Nada de Novo no Front

Segundo filme mais indicado ao Oscar 2023, com 9 nomeações.

       Esse é um dos primeiros filmes das Grandes Guerras que assisto que coloca o espectador na posição dos alemães. “O Resgate do Soldado Ryan” (1998), “A Lista de Schindler” (1992), “Bastardos Inglórios” (2011), “1917” (2019), entre outros, sempre são muito cuidadosos para separar a perspectiva do público daquela dos germânicos das Duas Mundiais. Obviamente, temos “O Triunfo da Vontade”  (1935), de Riefenstahl, como contraexemplo. Entretanto, esse longa-metragem era mais uma propaganda nazista de duas horas do que propriamente uma estória sobre batalhas, soldados e sangue. Mais recentemente, vemos “Jojo Rabbit” (2019) também como um caso contrário. Porém, novamente, essa obra não é sobre conflitos, táticas e tiros; mas, sim, sobre o ponto de vista de uma criança fanática e ingênua. (Seu amigo imaginário é uma versão ‘cômica’, pastiche de Hitler.)

            De qualquer forma, “Nada de Novo no Front” é sobre a luta de trincheiras na Primeira Guerra Mundial. E, seu argumento original é que presenciamos todos os confrontos a partir do ângulo dos combatentes alemães. Como eu disse acima, a história do cinema sempre foi muito cautelosa no que concerne o distanciamento de óticas ou lentes. Em quase todas as narrativas de guerra, há uma divisão muito marcada e rígida entre os heróis, os bonzinhos, e os vilões, os malvados. Certamente, esses segundos sempre são incorporados pelos germânicos (ou, mais amplamente, a Tríplice Aliança na 1ª GM e o Eixo na 2ª GM). Sua participação nessas películas ocorre, via de regra, em frente à câmera: eles são os observados, julgados, condenados e, em última instância, mortos. Agora, a atividade protagonistas, dos ‘salvadores da pátria’ (Tríplice Entente na 1ª GM e Aliados na 2ª GM), quase sempre se dá atrás da câmera. Em outras palavras, a tela está geralmente situada dentro do campo ou às costas da investida americana, inglesa, francesa etc. Com essa estrutura recorrente, o telespectador constantemente se encontra no lugar do observador, julgador, condenador e, finalmente, assassino. Quando os americanos estão invadindo as praias da Normandia no Dia D, em “O Resgate do Soldado Ryan”, a câmera está dentro dos navios, vigiando os bunkers do ponto de vista dos soldados estadunidenses. No momento em que os nazistas estão invadindo os guetos em “A Lista de Schindler” e detectamos a famosa garota do vestido vermelho, a câmera se insere no ponto de vista de Oskar Schindler. Na noite do extermínio dos nazistas, em “Bastardos Inglórios”, testemunhamos o massacre de cima, do nível de onde estão os dois agentes americanos que estão atirando.
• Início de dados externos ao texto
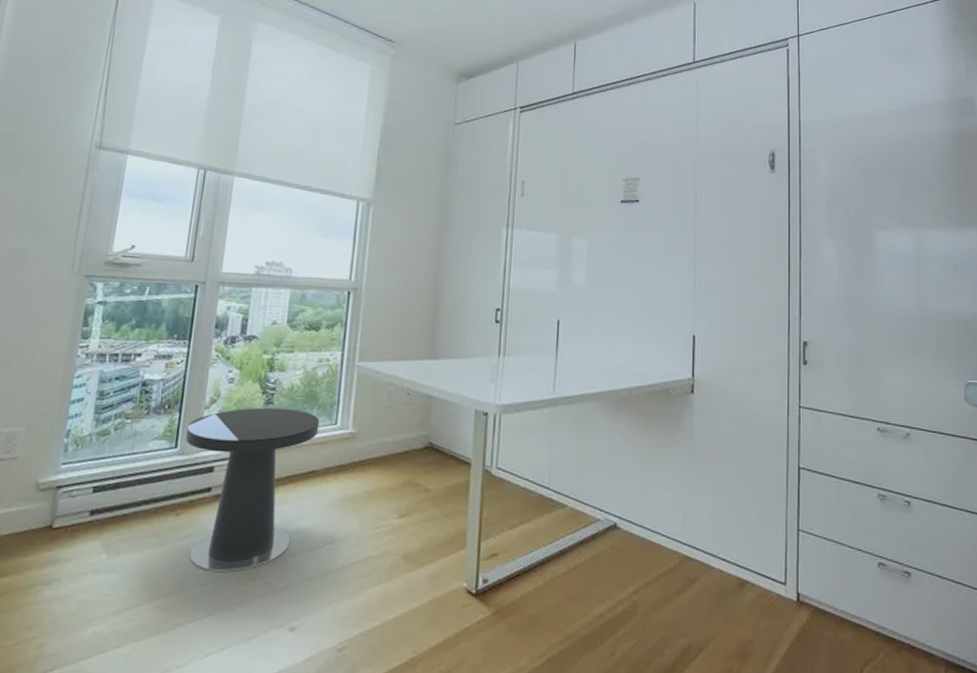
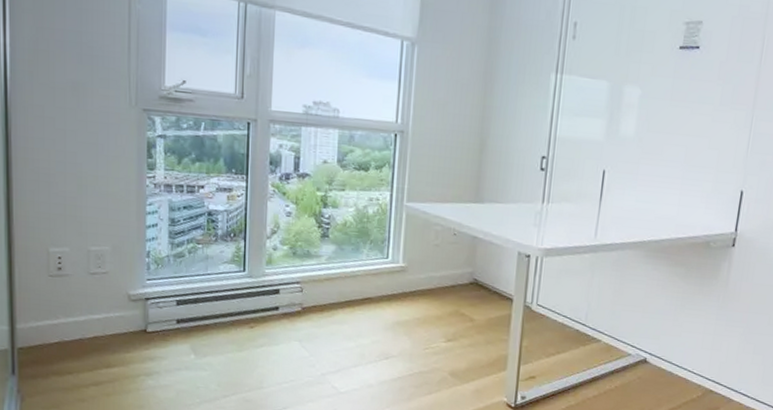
side table: present [185,407,320,572] -> none [252,239,372,376]

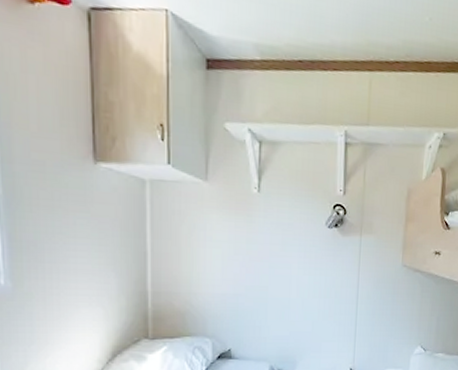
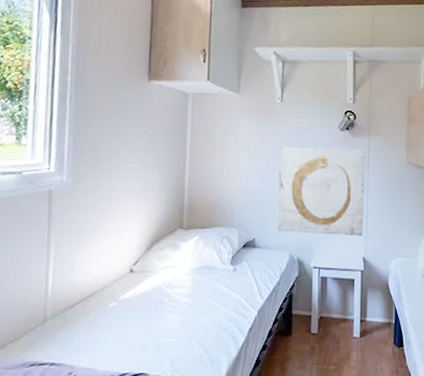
wall art: none [256,246,356,346] -> present [277,147,365,236]

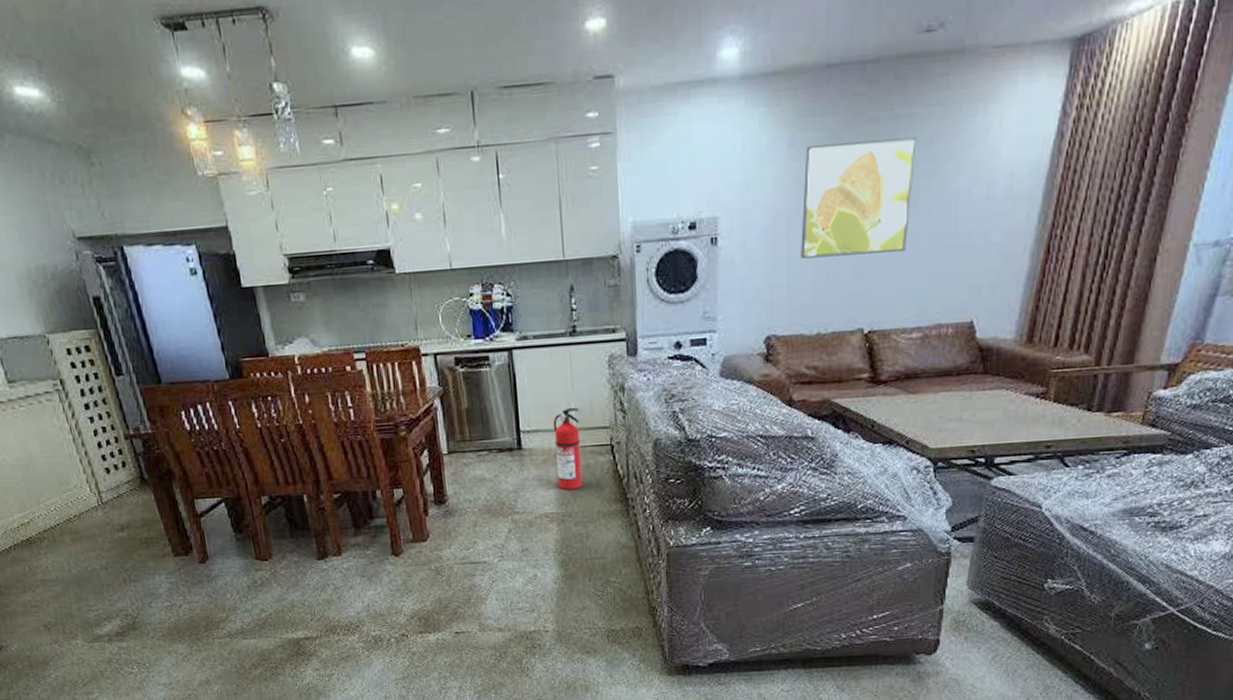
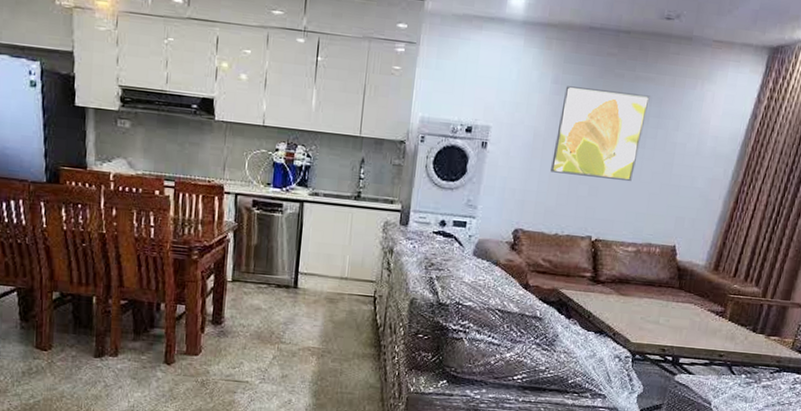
fire extinguisher: present [553,407,583,490] -> none [324,259,352,330]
            Enfim, nesse filme a câmera segue praticamente só os alemães. Nós, como a plateia, nos situamos do lado deles nesse longa-metragem. Dito isso, sabe o que é mais curioso sobre “Nada de Novo no Front”? O elemento mais interessante dessa obra é que seu título está correto de uma maneira muito inesperada: em nenhum instante você percebe alguma diferença entre ele e qualquer outra estória de guerra. Esse é o conceito fundamental dessa película: a partir do ponto de vista dos soldados, toda guerra é idêntica. Quando você está na batalha, não importa se você é alemão, americano, brasileiro ou japonês: todas as atrocidades, sofrimentos, perdas, loucuras, atos de coragem etc. são os mesmos.

            Se você acha que esse filme te trará algo novo por mostrar uma perspectiva alemã sobre a Primeira Guerra Mundial, reflita mais um pouco. O que há de inovador nessa peça de arte não é o lado da câmera; é, talvez pela primeira vez, a quebra de todos os lados de uma câmera em um filme de guerra.

Michael Gartrell

Formado em filosofia, hoje levo adiante um doutorado sobre a história da percepção. Escritor e acadêmico voltado para pintura e cinema.

A arte, muitas vezes, é inconsciente da realidade que ela manifesta. Estamos aqui para entender o que ela tornou visível mas se recusa a enxergar.